### Given task
Copy each of the following lines word for word, keeping every spelling, capital letter and punctuation mark unchanged.

### Excerpted data
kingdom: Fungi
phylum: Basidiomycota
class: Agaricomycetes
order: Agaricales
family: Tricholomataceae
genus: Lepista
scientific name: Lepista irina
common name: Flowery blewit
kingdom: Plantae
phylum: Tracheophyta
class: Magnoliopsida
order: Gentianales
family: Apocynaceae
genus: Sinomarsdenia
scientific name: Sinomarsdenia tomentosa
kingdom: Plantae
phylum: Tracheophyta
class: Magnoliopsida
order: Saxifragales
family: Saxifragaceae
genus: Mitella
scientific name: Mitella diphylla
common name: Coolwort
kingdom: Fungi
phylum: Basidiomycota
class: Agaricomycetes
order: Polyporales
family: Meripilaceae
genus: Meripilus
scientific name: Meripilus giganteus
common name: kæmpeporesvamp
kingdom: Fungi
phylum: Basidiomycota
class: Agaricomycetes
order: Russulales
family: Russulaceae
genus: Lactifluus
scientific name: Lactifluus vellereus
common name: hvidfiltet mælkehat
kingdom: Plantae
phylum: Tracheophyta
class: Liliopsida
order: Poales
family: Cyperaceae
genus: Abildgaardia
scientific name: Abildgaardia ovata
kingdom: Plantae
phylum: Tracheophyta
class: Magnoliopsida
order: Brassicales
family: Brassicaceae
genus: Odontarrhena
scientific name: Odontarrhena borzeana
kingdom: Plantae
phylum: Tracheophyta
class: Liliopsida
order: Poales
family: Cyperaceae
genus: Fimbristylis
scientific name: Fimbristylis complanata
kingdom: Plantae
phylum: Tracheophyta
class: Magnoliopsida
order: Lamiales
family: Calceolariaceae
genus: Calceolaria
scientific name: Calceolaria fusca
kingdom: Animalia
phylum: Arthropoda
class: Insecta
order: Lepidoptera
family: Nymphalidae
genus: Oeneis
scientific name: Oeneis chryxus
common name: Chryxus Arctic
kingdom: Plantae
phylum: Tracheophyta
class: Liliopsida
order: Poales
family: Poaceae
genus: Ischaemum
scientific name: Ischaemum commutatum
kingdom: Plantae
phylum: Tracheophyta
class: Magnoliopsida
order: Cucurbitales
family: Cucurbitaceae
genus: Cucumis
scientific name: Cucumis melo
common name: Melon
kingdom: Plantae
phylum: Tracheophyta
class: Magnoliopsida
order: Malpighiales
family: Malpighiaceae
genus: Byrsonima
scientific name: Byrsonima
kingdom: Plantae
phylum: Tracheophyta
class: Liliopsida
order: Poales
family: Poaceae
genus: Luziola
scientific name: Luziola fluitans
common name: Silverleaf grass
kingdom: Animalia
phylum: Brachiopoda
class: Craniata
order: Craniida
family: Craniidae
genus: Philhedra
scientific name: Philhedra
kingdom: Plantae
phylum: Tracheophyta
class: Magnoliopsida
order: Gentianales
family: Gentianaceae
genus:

### Written response
kingdom: Fungi
phylum: Basidiomycota
class: Agaricomycetes
order: Agaricales
family: Tricholomataceae
genus: Lepista
scientific name: Lepista irina
common name: Flowery blewit
kingdom: Plantae
phylum: Tracheophyta
class: Magnoliopsida
order: Gentianales
family: Apocynaceae
genus: Sinomarsdenia
scientific name: Sinomarsdenia tomentosa
kingdom: Plantae
phylum: Tracheophyta
class: Magnoliopsida
order: Saxifragales
family: Saxifragaceae
genus: Mitella
scientific name: Mitella diphylla
common name: Coolwort
kingdom: Fungi
phylum: Basidiomycota
class: Agaricomycetes
order: Polyporales
family: Meripilaceae
genus: Meripilus
scientific name: Meripilus giganteus
common name: kæmpeporesvamp
kingdom: Fungi
phylum: Basidiomycota
class: Agaricomycetes
order: Russulales
family: Russulaceae
genus: Lactifluus
scientific name: Lactifluus vellereus
common name: hvidfiltet mælkehat
kingdom: Plantae
phylum: Tracheophyta
class: Liliopsida
order: Poales
family: Cyperaceae
genus: Abildgaardia
scientific name: Abildgaardia ovata
kingdom: Plantae
phylum: Tracheophyta
class: Magnoliopsida
order: Brassicales
family: Brassicaceae
genus: Odontarrhena
scientific name: Odontarrhena borzeana
kingdom: Plantae
phylum: Tracheophyta
class: Liliopsida
order: Poales
family: Cyperaceae
genus: Fimbristylis
scientific name: Fimbristylis complanata
kingdom: Plantae
phylum: Tracheophyta
class: Magnoliopsida
order: Lamiales
family: Calceolariaceae
genus: Calceolaria
scientific name: Calceolaria fusca
kingdom: Animalia
phylum: Arthropoda
class: Insecta
order: Lepidoptera
family: Nymphalidae
genus: Oeneis
scientific name: Oeneis chryxus
common name: Chryxus Arctic
kingdom: Plantae
phylum: Tracheophyta
class: Liliopsida
order: Poales
family: Poaceae
genus: Ischaemum
scientific name: Ischaemum commutatum
kingdom: Plantae
phylum: Tracheophyta
class: Magnoliopsida
order: Cucurbitales
family: Cucurbitaceae
genus: Cucumis
scientific name: Cucumis melo
common name: Melon
kingdom: Plantae
phylum: Tracheophyta
class: Magnoliopsida
order: Malpighiales
family: Malpighiaceae
genus: Byrsonima
scientific name: Byrsonima
kingdom: Plantae
phylum: Tracheophyta
class: Liliopsida
order: Poales
family: Poaceae
genus: Luziola
scientific name: Luziola fluitans
common name: Silverleaf grass
kingdom: Animalia
phylum: Brachiopoda
class: Craniata
order: Craniida
family: Craniidae
genus: Philhedra
scientific name: Philhedra
kingdom: Plantae
phylum: Tracheophyta
class: Magnoliopsida
order: Gentianales
family: Gentianaceae
genus:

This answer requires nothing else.